** HOW TO COMPLETE THIS TASK **
Report how many lines of the material contain the string "Norwegian". Add nothing beyond the number.
(DATA UNDER STUDY begins)
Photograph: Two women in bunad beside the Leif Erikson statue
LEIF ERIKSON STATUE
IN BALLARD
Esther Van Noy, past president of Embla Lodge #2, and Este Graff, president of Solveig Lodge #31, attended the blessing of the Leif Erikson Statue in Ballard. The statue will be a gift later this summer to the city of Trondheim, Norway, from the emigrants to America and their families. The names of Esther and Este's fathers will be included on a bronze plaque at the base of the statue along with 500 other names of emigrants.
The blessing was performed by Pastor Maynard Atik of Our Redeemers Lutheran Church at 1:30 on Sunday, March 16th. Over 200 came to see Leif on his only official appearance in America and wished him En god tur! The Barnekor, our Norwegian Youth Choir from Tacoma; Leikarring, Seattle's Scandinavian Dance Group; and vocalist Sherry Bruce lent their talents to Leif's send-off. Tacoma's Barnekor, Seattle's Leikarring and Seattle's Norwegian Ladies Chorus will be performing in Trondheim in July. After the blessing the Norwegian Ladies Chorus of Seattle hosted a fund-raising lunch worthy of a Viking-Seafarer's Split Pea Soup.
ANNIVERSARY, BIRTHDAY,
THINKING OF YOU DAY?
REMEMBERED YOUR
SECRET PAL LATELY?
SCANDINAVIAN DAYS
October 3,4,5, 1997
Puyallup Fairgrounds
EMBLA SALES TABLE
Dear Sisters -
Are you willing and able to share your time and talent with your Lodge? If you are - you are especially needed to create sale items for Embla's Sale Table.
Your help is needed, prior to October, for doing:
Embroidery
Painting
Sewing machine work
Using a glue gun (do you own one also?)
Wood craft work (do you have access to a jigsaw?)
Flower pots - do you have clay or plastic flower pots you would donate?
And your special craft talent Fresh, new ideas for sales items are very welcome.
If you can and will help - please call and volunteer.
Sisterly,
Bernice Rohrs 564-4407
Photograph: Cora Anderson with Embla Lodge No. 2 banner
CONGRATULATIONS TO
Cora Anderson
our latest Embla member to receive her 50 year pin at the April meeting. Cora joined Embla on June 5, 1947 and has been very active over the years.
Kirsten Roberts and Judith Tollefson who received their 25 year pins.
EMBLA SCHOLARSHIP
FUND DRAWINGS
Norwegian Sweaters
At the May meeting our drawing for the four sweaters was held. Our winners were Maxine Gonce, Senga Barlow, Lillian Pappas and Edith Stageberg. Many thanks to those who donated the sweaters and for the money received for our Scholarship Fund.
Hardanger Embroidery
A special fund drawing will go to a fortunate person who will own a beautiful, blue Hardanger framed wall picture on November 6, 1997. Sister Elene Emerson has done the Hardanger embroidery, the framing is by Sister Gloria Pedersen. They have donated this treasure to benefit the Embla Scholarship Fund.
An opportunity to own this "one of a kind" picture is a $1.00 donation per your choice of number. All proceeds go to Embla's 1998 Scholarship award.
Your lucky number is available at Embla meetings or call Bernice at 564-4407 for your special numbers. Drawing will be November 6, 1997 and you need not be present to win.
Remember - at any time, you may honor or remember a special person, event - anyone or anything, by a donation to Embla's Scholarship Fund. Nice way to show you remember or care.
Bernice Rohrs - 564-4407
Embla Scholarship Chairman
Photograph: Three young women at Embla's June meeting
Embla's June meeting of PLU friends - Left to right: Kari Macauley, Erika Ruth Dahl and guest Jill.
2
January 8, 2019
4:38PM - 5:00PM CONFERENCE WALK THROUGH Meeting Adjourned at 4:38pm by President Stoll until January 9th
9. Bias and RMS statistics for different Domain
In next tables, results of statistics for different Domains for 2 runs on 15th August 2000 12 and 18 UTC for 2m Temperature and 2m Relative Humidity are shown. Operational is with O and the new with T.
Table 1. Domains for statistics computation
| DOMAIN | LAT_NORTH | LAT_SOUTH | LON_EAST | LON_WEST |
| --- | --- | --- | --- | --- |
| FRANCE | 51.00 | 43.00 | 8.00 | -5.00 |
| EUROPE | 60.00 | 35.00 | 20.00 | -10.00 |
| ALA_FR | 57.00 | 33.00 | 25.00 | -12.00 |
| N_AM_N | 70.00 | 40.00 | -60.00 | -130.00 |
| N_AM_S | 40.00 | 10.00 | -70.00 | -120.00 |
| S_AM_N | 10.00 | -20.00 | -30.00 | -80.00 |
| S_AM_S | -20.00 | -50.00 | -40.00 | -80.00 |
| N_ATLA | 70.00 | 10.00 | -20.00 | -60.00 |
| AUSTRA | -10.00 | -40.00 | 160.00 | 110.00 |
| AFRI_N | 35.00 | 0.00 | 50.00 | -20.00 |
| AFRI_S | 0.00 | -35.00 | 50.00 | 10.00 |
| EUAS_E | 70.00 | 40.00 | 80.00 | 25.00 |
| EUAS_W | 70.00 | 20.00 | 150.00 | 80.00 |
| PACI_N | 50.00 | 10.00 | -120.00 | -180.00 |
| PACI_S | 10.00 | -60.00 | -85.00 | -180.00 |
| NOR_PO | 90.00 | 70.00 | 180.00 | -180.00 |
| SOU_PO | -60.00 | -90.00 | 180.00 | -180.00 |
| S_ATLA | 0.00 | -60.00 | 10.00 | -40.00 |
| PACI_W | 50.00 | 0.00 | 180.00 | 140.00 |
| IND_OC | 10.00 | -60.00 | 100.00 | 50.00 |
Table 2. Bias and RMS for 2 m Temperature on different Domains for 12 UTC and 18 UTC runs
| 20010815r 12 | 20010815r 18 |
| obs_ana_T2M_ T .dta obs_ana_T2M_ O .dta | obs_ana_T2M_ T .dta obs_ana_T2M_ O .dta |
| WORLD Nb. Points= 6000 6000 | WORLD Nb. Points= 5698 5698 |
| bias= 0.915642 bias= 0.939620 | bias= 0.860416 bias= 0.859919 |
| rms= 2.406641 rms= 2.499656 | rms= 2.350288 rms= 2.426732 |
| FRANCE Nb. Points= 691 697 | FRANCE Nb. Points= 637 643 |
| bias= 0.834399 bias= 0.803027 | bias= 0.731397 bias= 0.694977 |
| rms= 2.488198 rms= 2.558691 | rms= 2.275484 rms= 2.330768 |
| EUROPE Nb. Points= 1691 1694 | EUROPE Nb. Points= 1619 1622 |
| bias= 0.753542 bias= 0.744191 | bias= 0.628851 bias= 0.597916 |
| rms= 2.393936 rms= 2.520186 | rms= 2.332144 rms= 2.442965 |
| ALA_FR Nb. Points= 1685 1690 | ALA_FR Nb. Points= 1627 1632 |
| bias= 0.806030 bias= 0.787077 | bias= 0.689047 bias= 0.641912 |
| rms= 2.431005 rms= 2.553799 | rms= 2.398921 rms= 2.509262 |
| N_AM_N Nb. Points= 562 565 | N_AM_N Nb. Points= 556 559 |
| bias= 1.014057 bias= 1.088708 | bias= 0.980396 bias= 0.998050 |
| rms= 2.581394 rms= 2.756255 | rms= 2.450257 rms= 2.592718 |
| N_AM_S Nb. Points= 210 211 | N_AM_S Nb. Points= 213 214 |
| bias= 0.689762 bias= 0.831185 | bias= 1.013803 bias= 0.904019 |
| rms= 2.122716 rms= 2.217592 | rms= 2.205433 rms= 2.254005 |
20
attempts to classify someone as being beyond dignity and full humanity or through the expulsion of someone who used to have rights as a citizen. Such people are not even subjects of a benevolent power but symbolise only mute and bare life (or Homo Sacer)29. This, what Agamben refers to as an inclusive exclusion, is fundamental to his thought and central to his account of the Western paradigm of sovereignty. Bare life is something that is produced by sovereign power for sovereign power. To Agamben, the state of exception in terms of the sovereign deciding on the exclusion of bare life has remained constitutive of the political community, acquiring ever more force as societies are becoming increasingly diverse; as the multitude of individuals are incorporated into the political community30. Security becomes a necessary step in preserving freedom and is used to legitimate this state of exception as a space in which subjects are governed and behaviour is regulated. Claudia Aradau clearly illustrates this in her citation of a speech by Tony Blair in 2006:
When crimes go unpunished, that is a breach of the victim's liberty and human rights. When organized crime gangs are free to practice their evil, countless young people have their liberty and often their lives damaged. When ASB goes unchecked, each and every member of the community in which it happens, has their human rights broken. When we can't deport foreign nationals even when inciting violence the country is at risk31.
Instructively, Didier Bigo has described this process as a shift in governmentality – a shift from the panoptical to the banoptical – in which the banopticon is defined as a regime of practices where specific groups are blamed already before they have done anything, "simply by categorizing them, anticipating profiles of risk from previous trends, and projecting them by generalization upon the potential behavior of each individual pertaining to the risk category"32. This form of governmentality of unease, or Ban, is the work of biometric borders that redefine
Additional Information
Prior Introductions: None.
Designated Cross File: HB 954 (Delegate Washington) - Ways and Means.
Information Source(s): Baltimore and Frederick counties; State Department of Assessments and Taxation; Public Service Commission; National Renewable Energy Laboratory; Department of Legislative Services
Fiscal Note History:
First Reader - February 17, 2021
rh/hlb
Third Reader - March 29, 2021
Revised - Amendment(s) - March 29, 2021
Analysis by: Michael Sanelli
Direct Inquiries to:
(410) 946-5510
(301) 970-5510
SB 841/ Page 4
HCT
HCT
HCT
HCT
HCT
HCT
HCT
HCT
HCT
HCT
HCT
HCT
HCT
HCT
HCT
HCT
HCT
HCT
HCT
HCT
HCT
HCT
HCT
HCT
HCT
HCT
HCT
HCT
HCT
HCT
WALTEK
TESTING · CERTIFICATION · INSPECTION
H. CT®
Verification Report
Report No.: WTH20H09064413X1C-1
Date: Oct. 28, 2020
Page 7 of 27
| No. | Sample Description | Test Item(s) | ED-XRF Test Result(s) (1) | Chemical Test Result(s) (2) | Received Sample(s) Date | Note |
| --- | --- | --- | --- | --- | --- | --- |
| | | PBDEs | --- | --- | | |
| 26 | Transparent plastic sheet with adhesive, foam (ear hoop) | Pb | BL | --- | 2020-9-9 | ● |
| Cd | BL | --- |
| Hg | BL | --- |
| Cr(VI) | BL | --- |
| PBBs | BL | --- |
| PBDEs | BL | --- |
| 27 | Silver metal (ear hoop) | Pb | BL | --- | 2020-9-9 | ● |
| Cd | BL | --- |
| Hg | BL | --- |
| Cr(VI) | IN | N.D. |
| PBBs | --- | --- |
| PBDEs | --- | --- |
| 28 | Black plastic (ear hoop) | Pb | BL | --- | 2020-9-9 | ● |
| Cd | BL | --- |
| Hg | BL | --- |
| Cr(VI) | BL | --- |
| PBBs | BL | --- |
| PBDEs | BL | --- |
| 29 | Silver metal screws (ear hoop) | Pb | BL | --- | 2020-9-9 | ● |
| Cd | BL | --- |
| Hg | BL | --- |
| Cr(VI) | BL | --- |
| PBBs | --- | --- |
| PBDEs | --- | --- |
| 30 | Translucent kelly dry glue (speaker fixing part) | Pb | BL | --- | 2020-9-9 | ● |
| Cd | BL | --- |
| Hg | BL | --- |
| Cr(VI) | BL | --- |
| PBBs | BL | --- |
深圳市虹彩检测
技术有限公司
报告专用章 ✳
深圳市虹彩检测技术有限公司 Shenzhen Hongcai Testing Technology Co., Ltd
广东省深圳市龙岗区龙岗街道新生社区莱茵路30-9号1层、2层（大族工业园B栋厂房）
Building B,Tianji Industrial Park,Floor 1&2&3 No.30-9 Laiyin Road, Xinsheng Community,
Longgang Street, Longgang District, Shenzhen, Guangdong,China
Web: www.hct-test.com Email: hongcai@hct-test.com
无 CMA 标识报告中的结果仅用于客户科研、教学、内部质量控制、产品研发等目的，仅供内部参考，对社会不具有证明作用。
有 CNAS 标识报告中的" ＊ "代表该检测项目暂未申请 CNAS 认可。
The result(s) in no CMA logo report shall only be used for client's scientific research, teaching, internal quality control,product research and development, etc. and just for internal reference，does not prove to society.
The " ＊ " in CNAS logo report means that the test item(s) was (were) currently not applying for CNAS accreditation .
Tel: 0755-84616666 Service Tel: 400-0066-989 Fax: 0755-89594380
(DATA UNDER STUDY ends)
** SOLUTION FOR THIS PROBLEM **
2